Saved entries
========================================================================

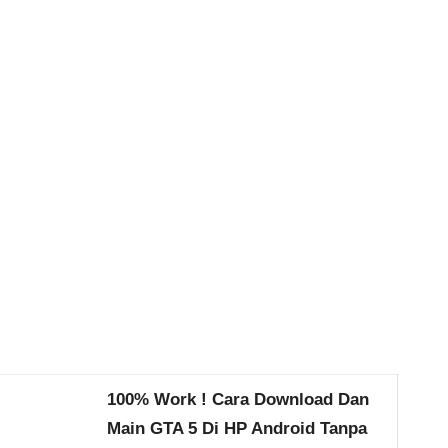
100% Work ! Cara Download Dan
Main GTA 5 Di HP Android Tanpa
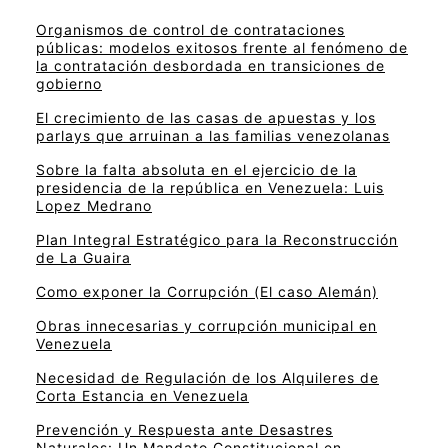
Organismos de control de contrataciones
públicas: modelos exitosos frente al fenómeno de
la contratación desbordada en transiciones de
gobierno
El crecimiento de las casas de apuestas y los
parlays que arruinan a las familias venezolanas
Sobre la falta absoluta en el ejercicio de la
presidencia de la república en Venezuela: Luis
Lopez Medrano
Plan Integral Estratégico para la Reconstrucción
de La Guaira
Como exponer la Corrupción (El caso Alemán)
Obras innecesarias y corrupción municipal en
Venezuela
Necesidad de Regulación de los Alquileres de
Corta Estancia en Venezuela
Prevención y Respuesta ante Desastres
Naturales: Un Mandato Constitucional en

========================================================================

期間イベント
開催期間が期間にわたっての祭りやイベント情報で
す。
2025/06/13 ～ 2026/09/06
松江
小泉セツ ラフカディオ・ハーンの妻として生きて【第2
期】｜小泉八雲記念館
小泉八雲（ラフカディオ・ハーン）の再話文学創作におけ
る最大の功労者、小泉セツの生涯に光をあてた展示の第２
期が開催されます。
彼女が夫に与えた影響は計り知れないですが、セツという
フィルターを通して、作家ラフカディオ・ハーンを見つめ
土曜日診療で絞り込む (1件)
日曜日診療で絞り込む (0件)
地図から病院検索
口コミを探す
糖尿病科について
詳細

========================================================================

§ TASK INSTRUCTIONS:
Output the listing lines that begin with the line containing "Organismos de control de contrataciones" and end with the line containing "Como exponer la Corrupción (El caso Alemán)", both included, as a Markdown table with the columns Row and Text. Give each line its own row number, and leave out blank lines.

§ EXERCISE SOLUTION:
| Row | Text |
|---|---|
| 1 | Organismos de control de contrataciones |
| 2 | públicas: modelos exitosos frente al fenómeno de |
| 3 | la contratación desbordada en transiciones de |
| 4 | gobierno |
| 5 | El crecimiento de las casas de apuestas y los |
| 6 | parlays que arruinan a las familias venezolanas |
| 7 | Sobre la falta absoluta en el ejercicio de la |
| 8 | presidencia de la república en Venezuela: Luis |
| 9 | Lopez Medrano |
| 10 | Plan Integral Estratégico para la Reconstrucción |
| 11 | de La Guaira |
| 12 | Como exponer la Corrupción (El caso Alemán) |